But there is another more important fact which makes the argument still stronger. "Value," says Mr. Walker in his " Political Economy," "is a social phenomenon." It expresses the ratio between two terms of exchange, and so embodies the economic element of wealth. Wealth is, then, not a mere physical product. It is also social, and would not be what it is economically but for the relation it sustains to the wants of man, to supply and demand. But in its complex nature wealth consists of utility and value. Its utility is its intrinsic power to produce a given effect or to satisfy desire; its value may be entirely distinct from this, and expresses the amount in exchange which that utility may command. The utility, as in case of the air or water, where labor is not involved, may be obtained free, but its value never, except in charity. The value of wealth is proportioned, on the one hand, to the labor involved in it, and, on the other, to the intensity of desire. Value is thus purchasing power in exchange, and it increases with the ratio between population and natural resources. It is thus a phenomenon or fact inevitably and inseparably involved in the ethical and social relations of men, because it would have no existence except for society. In a life of absolute isolation and solitude only utility would exist. But wherever "two or three meet together" for trade or mutual protection, there value and ethical relations arise from the same facts. Value has no existence outside of this relation, and significantly enough it connects production as well as distribution with the ethical features of the problem, because it may be the joint result of the producer's work, the distributer's labor, and the consumer's necessities or desires. The whole case is well stated by J. S. Mill. "Political economy," he says, " does not treat of the production and distribution of wealth in all states of mankind, but only in what is termed the social state." If ethics and economics were

not the obverse and reverse sides of the same phenomena, this limitation of the economic field would not be true. But to make it a social science is to implicate it with ethics in precisely the same way in which politics is subordinate to it. Indeed, the true position regarding them is to consider economics a division of ethics in the wider sense.

Short exercise 1:
In the economics passage, what does Mr. Walker call value?
The economics passage and the entries come from separate, unrelated sources.

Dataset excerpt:
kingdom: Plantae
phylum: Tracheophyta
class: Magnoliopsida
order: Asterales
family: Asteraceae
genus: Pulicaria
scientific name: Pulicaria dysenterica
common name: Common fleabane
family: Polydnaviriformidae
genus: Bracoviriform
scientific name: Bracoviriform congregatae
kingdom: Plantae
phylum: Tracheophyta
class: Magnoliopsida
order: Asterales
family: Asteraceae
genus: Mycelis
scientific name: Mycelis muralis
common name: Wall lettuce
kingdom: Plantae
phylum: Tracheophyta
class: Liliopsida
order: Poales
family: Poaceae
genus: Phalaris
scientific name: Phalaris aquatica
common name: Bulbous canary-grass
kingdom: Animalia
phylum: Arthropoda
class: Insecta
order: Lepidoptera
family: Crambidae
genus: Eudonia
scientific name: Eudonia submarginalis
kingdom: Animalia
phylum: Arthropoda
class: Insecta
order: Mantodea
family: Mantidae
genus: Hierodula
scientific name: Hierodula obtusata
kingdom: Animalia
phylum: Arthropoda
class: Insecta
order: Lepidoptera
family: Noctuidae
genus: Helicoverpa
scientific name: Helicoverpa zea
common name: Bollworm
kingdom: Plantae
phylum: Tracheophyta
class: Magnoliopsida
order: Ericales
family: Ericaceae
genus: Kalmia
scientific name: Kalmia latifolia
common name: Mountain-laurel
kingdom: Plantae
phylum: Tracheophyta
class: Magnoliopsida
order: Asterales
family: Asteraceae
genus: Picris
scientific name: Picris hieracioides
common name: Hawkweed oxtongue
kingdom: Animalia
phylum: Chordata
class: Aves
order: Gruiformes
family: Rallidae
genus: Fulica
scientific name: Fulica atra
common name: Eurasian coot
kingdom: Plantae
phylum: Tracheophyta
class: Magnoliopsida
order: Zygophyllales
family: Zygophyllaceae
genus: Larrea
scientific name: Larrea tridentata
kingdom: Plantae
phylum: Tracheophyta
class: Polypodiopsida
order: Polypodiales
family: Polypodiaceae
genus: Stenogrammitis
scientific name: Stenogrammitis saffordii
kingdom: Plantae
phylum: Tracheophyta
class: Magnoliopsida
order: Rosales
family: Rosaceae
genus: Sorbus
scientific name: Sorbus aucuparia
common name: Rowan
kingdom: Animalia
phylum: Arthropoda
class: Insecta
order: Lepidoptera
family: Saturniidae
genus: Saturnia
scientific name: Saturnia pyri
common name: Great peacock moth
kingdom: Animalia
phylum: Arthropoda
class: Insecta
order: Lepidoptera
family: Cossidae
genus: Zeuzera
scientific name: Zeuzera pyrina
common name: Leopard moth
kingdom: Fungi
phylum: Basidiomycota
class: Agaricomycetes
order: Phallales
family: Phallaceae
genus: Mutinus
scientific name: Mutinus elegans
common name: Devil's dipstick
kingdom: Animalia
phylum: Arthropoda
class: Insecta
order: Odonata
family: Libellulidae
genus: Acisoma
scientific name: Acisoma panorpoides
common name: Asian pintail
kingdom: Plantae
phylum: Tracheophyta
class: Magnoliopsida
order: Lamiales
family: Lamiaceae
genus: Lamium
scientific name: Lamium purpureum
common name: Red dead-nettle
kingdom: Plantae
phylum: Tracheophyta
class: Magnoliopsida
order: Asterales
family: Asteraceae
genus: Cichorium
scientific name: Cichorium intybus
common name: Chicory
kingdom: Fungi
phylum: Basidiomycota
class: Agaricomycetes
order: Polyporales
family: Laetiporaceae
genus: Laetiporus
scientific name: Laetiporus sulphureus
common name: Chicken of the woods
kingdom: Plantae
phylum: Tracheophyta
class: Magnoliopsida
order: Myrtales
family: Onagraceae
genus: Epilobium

Short exercise 2:
Edit the entries from the first one through the line with "family: Noctuidae", changing "common name" to "vernacular name" and keeping everything else the same. Return only those lines.

Task output 1:
A social phenomenon.

Task output 2:
kingdom: Plantae
phylum: Tracheophyta
class: Magnoliopsida
order: Asterales
family: Asteraceae
genus: Pulicaria
scientific name: Pulicaria dysenterica
vernacular name: Common fleabane
family: Polydnaviriformidae
genus: Bracoviriform
scientific name: Bracoviriform congregatae
kingdom: Plantae
phylum: Tracheophyta
class: Magnoliopsida
order: Asterales
family: Asteraceae
genus: Mycelis
scientific name: Mycelis muralis
vernacular name: Wall lettuce
kingdom: Plantae
phylum: Tracheophyta
class: Liliopsida
order: Poales
family: Poaceae
genus: Phalaris
scientific name: Phalaris aquatica
vernacular name: Bulbous canary-grass
kingdom: Animalia
phylum: Arthropoda
class: Insecta
order: Lepidoptera
family: Crambidae
genus: Eudonia
scientific name: Eudonia submarginalis
kingdom: Animalia
phylum: Arthropoda
class: Insecta
order: Mantodea
family: Mantidae
genus: Hierodula
scientific name: Hierodula obtusata
kingdom: Animalia
phylum: Arthropoda
class: Insecta
order: Lepidoptera
family: Noctuidae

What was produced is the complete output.